> _Source document_:
——————————
Dave Chappelle

The sixth man

Dave Chappelle first came to widespread attention in the mid-'90s through small-but-memorable roles in films like The Nutty Professor and Con Air. Anyone paying attention to stand-up comedy, however, already knew him as one of the funniest comics on the road. Since breaking into films, Chappelle has begun the transition to higher-profile roles (in You've Got Mail, Blue Streak, and the stoner comedy Half-Baked, which he co-wrote) while periodically returning to stand-up. From the road, Chappelle spoke to The Onion A.V. Club about his past, his multifaceted career, and fatherhood.

The Onion: Do you find it's pretty easy to get back into the swing of stand-up after doing a bunch of movies?

Dave Chappelle: Not easy. It's fun, man, it's always like an education. Stand-up is the kind of gig that'll show you where you're at.

O: You started doing stand-up when you were 14. What was your material like then?

DC: Kind of like it is now, actually. It was shorter, one-liney and shit. And then it kind of evolved into stories as I went along.

O: Is any of that stuff still in your routine at all?

DC: Oh, no, I don't do any jokes that old. I might have maybe one or two jokes from high school that I still do.

O: How long do you usually keep jokes in rotation?

DC: You get sick of 'em, you know. Either I do them on TV, and then you worry, like, "Oh, everyone's gonna see it," so you chuck it, or you just get sick of saying it. After a while, a joke, if you say it too much, just becomes contrived, or fake-sounding.

O: Jerry Seinfeld would go on Letterman and do stuff from the openings of his show. It always kind of puzzled me, because if you have the most popular show on television, chances are, people know the jokes already.

DC: Yeah, that kind of thing is no fun as a comic. Seinfeld, he was doing that show all the time, so he kind of had an excuse. He didn't have time to do stand-up. A guy like me, I have no excuses.

O: You have lots of time on your hands?

DC: Too much time on the brother's hands.

O: At what point did you realize you were a comedian and not just some guy telling jokes for fun?

DC: Oh, from the beginning.

O: Why?

DC: Just for the love that I had of it. I just always loved stand-up. It's like magic. You say something, and a whole room full of people laughs together. Say something else, they laugh again. The fact that people come to see that and participate in that... I don't know, it's just like magic.
——————————
> _What this exercise asks_:
A: In the Dave Chappelle interview, how old was Chappelle when he started doing stand-up?
B: Set down the Dave Chappelle interview word for word from "O: You started" up to and including "routine at all?".
The listing after this point is separate material, not part of the Dave Chappelle interview.

Source data:
——————————
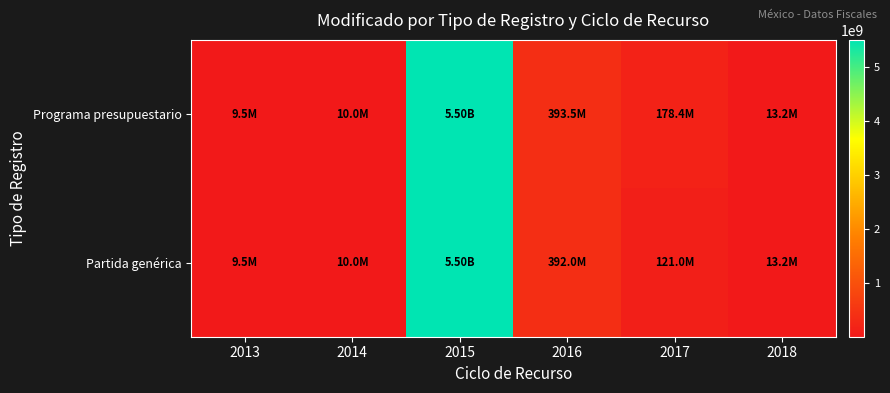

Which series has the largest total across all categories?

Programa presupuestario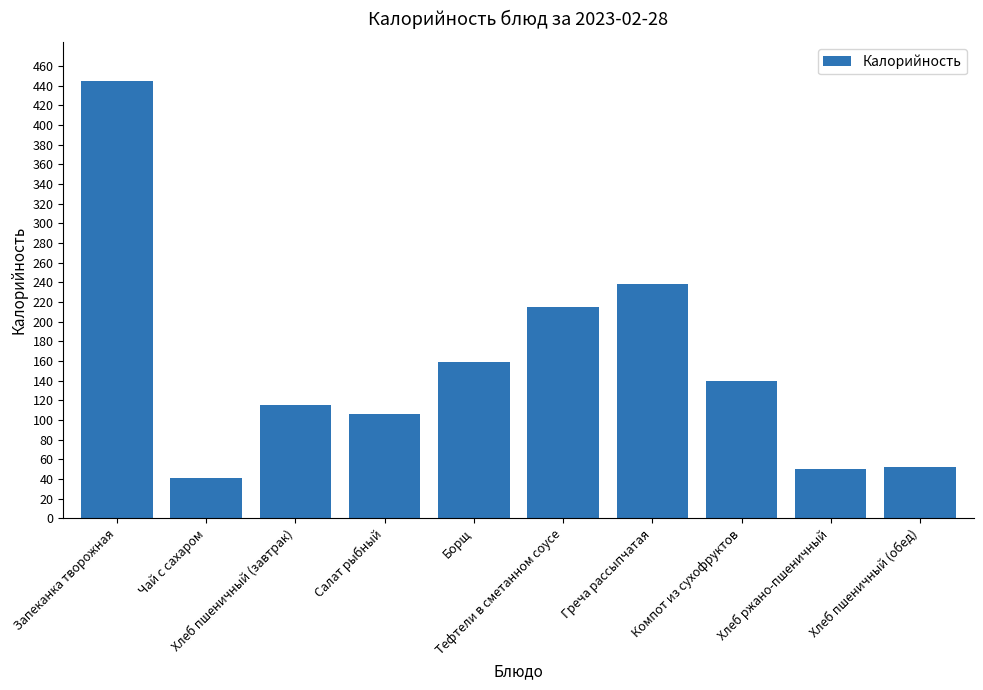

Where is the data nearest to the value 242?

Греча рассыпчатая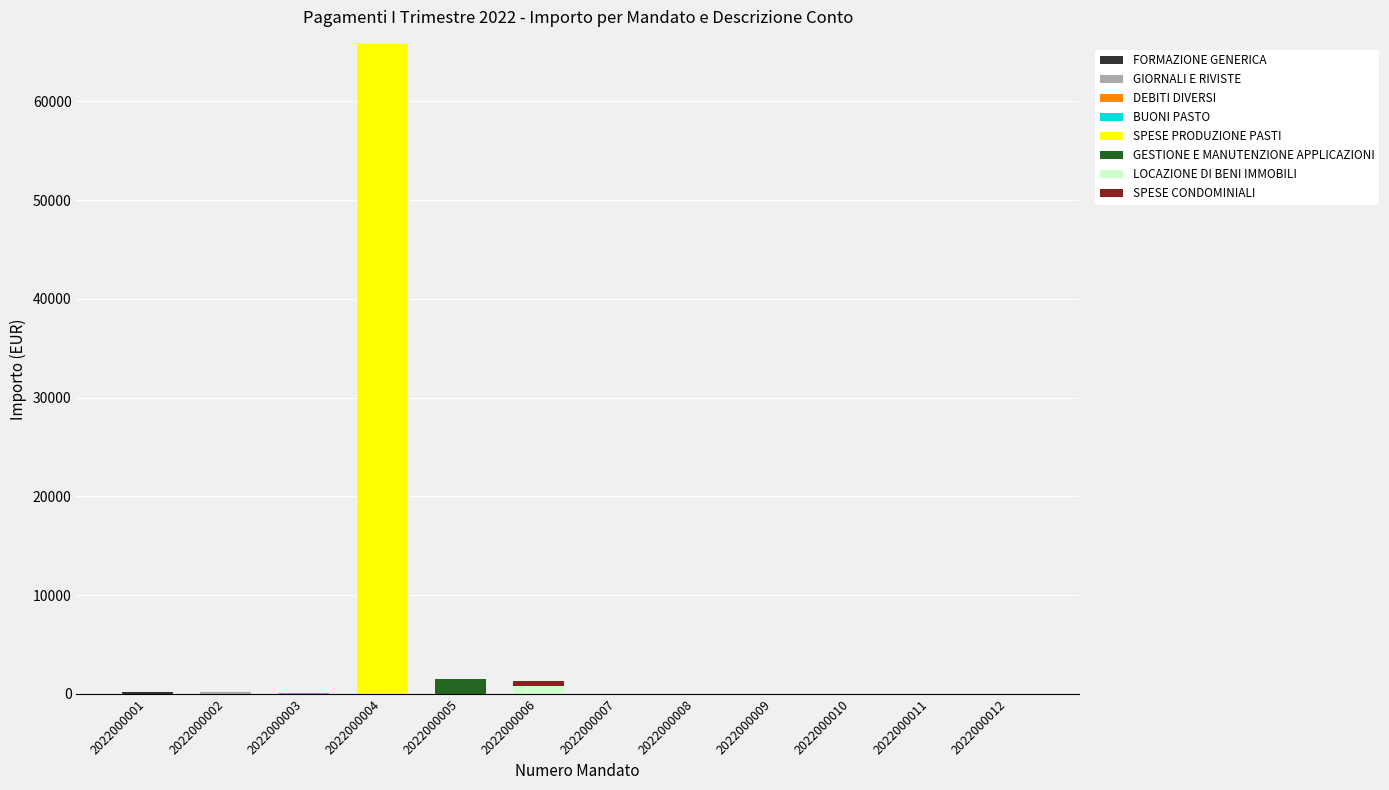

At which category is the sum across all series the highest?

2022000004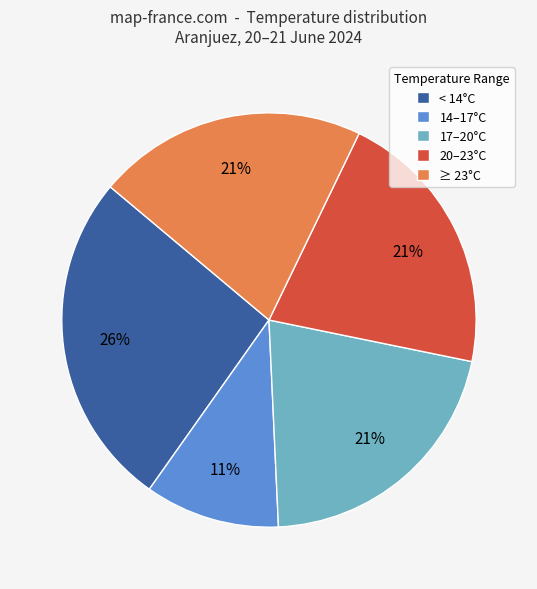

What percentage is the 14–17°C slice, to the nearest percent?

11%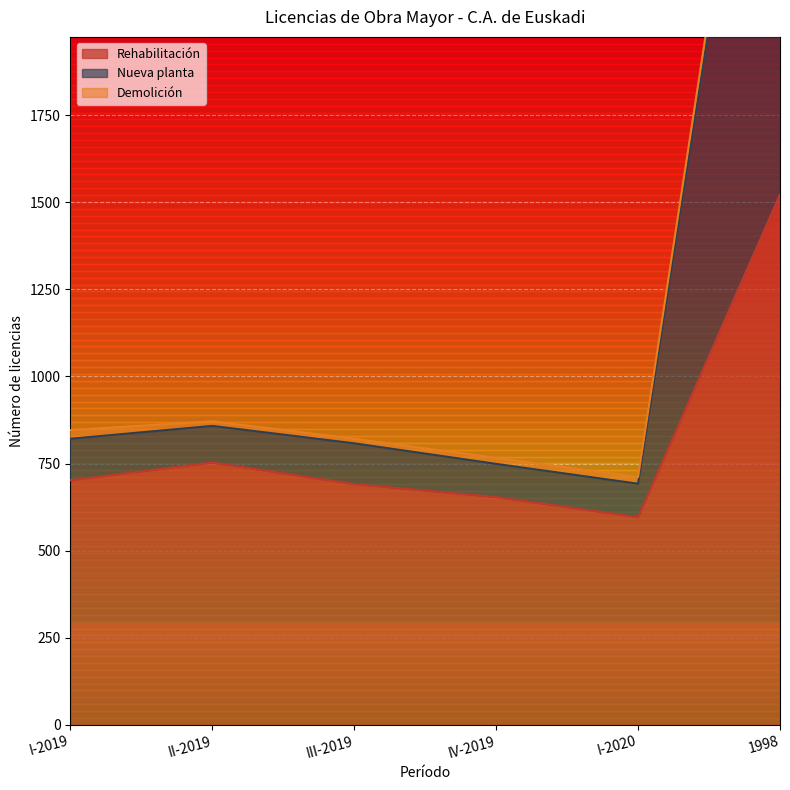

Is it true that Rehabilitación equals 313 at IV-2019?

False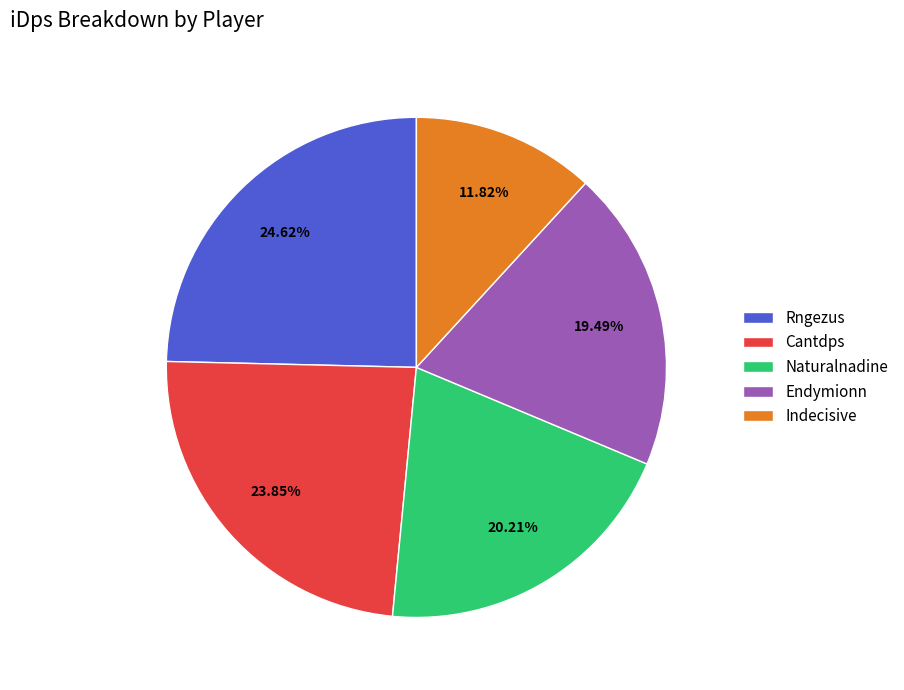

To the nearest percent, what is the combined percentage of Rngezus and Naturalnadine?

45%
——————————
> _Task-by-task solutions_:
A: 14

B:
O: You started doing stand-up when you were 14. What was your material like then?

DC: Kind of like it is now, actually. It was shorter, one-liney and shit. And then it kind of evolved into stories as I went along.

O: Is any of that stuff still in your routine at all?